There is no good time to discover you have prostate cancer. But, as with most cancers, earlier is much better — ideally even before symptoms appear.
That’s why we search for prostate cancer in people who are healthy, before they develop the problems with urination or pain that may only show up after the disease has spread.
For more than 20 years, there has been a blood test to monitor men for high levels of a protein called a prostate-specific antigen, or PSA, that is often associated with prostate cancer. Unfortunately, this test is not perfect; many harmless conditions can cause heightened levels of this protein, leading to unnecessary tests and procedures that carry their own risk.
The uncertainty over the value of the PSA test led the U.S. Preventive Services Task Force in 2012 to recommend it only be given to people at high risk of prostate cancer. Other groups, including the American Urological Association, opposed this decision at the time.
Recently, though, that recommendation has been softened. Instead of advising against this test for most men, the task force now suggests that men aged 55 to 69 should talk to their doctor about its risks and potential benefits.
Dr. Vipul Patel, a urologist and robotic surgeon at Florida Hospital Global Robotics Institute, calls that “a step in the positive direction.”
“Prostate cancer still kills approximately 30,000 men each year in the U.S. and it remains the second-leading cause of cancer death in men after lung cancer,” he says. “Chances of surviving prostate cancer are high if it’s caught early, and the PSA test is a valuable tool in that kit.”
Dr. Patel says a high PSA score, by itself, is no longer a reason for an invasive test to remove tissue from a prostate. Instead, this test is repeated and supplemented by other non-invasive tests, including an MRI scan.
“If you’re over 50 years old, get PSA screening and get a rectal prostate exam,” he says.
A useful but controversial test
At first glance, it’s tough to see the downside of a simple blood test to detect prostate cancer. But it’s not the test itself that has generated so much controversy; it’s what can come after the test. If it finds high levels of PSA, this test can lead to further testing, including the use of a needle to remove suspicious tissue, called a biopsy.

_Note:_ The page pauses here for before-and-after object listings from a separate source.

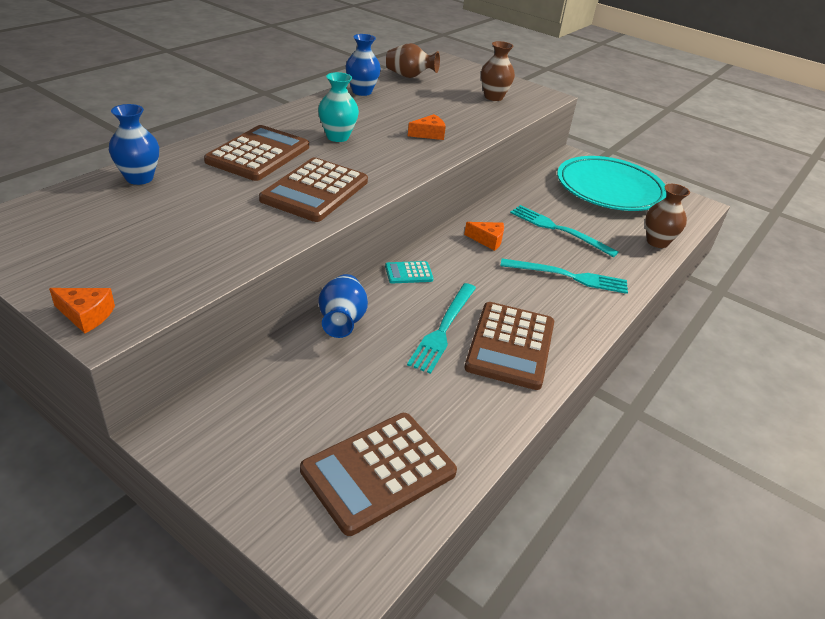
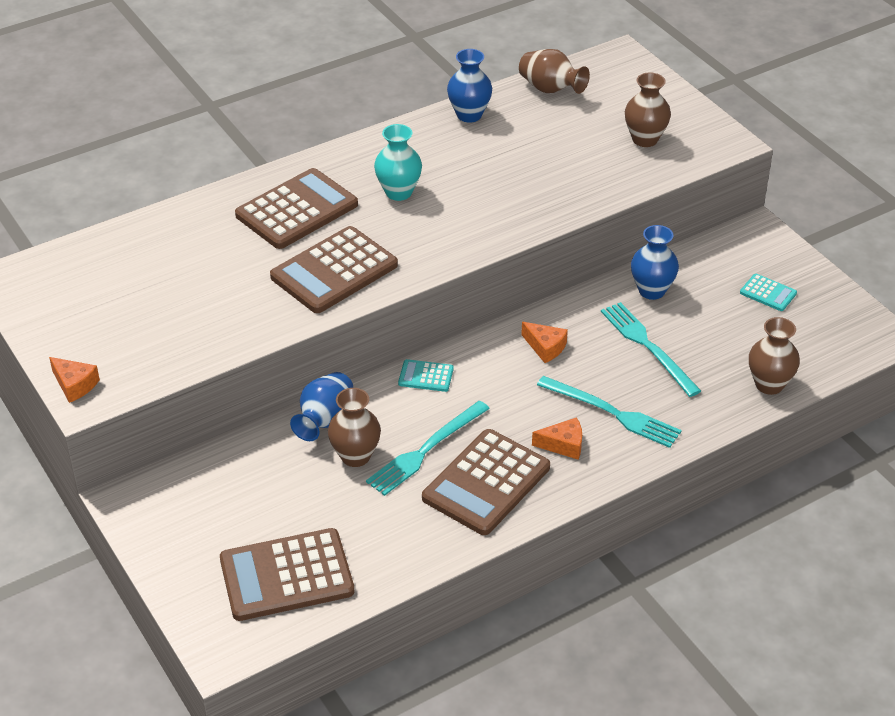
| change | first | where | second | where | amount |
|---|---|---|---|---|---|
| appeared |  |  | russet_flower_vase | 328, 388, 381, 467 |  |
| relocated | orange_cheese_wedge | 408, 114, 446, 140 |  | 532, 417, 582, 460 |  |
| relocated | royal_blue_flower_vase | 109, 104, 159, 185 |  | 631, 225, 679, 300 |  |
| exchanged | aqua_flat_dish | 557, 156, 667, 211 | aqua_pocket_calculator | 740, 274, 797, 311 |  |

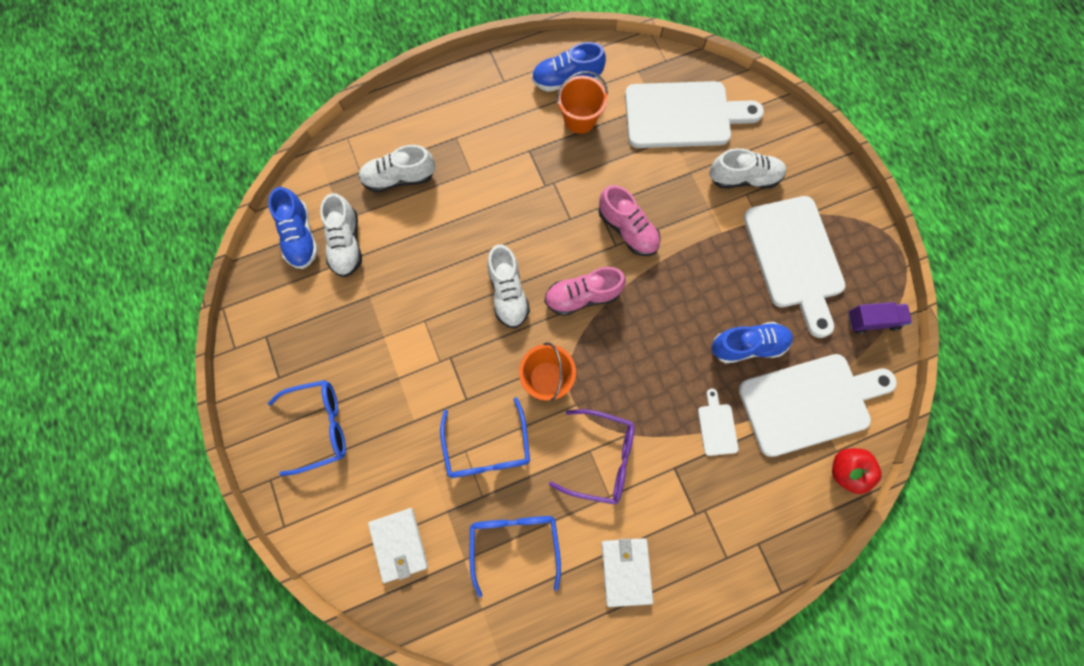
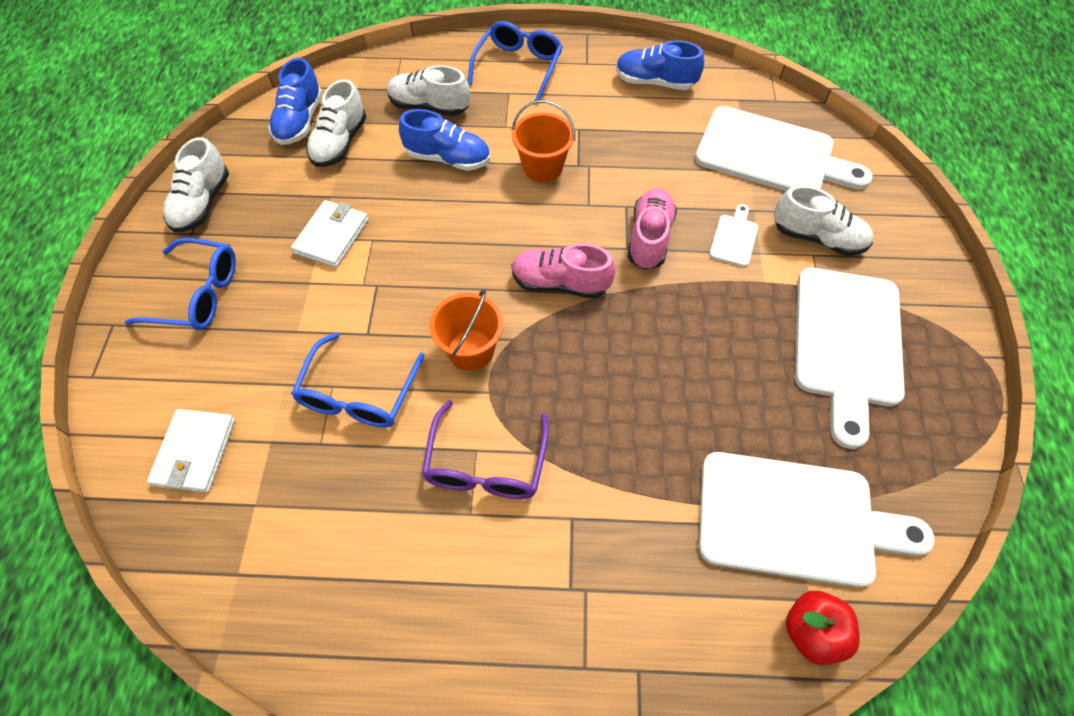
| change | first | where | second | where | amount |
|---|---|---|---|---|---|
| relocated | white_sneaker | 487, 244, 530, 328 |  | 163, 137, 229, 233 |  |
| relocated | white_card_wallet | 601, 538, 653, 607 |  | 291, 200, 368, 268 |  |
| relocated | royal_blue_sneaker | 712, 322, 793, 363 |  | 399, 109, 490, 171 |  |
| spun | violet_eyeglasses | 549, 409, 635, 505 |  | 422, 400, 549, 499 | 60 degrees clockwise |
| relocated | royal_blue_eyeglasses | 470, 516, 561, 598 |  | 468, 21, 563, 101 |  |
| relocated | orange_pail | 557, 71, 608, 134 |  | 511, 100, 575, 183 |  |
| spun | rose-pink_sneaker | 599, 185, 661, 256 |  | 628, 189, 677, 270 | 150 degrees counterclockwise |
| relocated | white_cutting_board | 698, 389, 738, 456 |  | 710, 204, 758, 267 |  |
| missing | violet_toy_truck | 848, 302, 912, 334 |  |  |  |

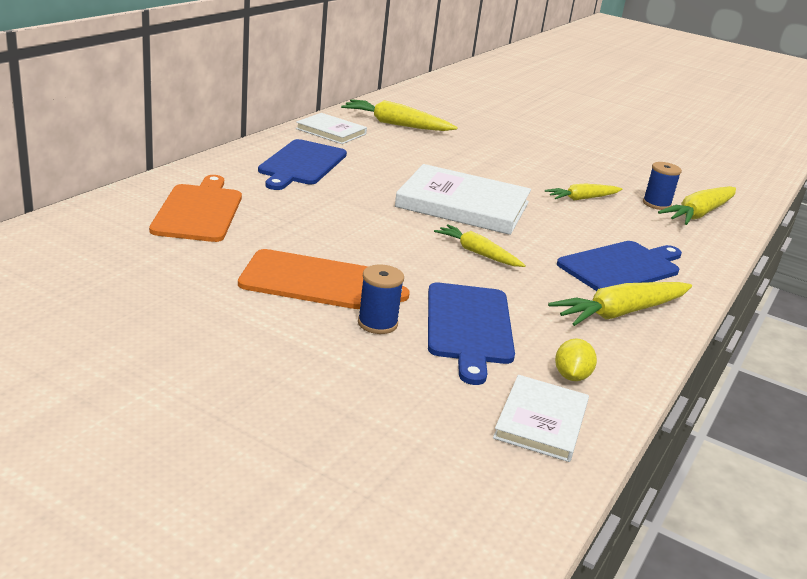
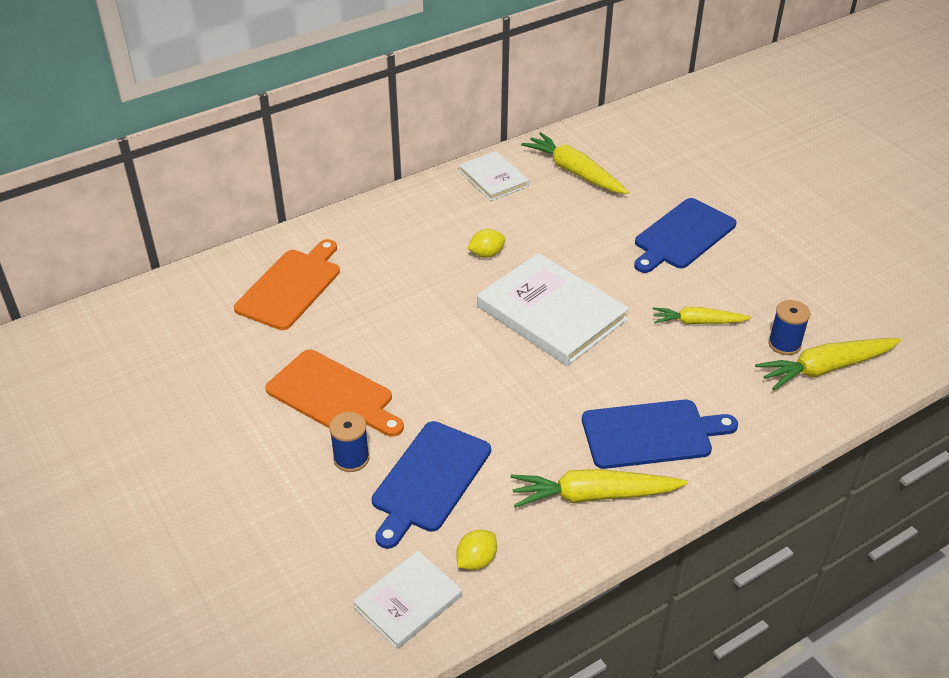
| change | first | where | second | where | amount |
|---|---|---|---|---|---|
| appeared |  |  | bright_yellow_lemon | 467, 229, 506, 258 |  |
| relocated | royal_blue_cutting_board | 258, 139, 347, 190 |  | 634, 198, 737, 273 |  |
| missing | bright_yellow_toy_carrot | 434, 224, 526, 267 |  |  |  |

Furthermore, even when cancer is found, removing a small tumor does not necessarily reduce a man’s chance of dying. That’s because prostate cancer is often slow growing, and many tumors found after PSA testing would never have been life-threatening. Surgery and radiation to remove these tumors can cause serious side effects like the inability to control urination, erectile dysfunction and infection.
The central question for medical experts, then, is to weigh the risks of testing and the number of people harmed from unnecessary treatment against the lives saved through the early detection of cancer.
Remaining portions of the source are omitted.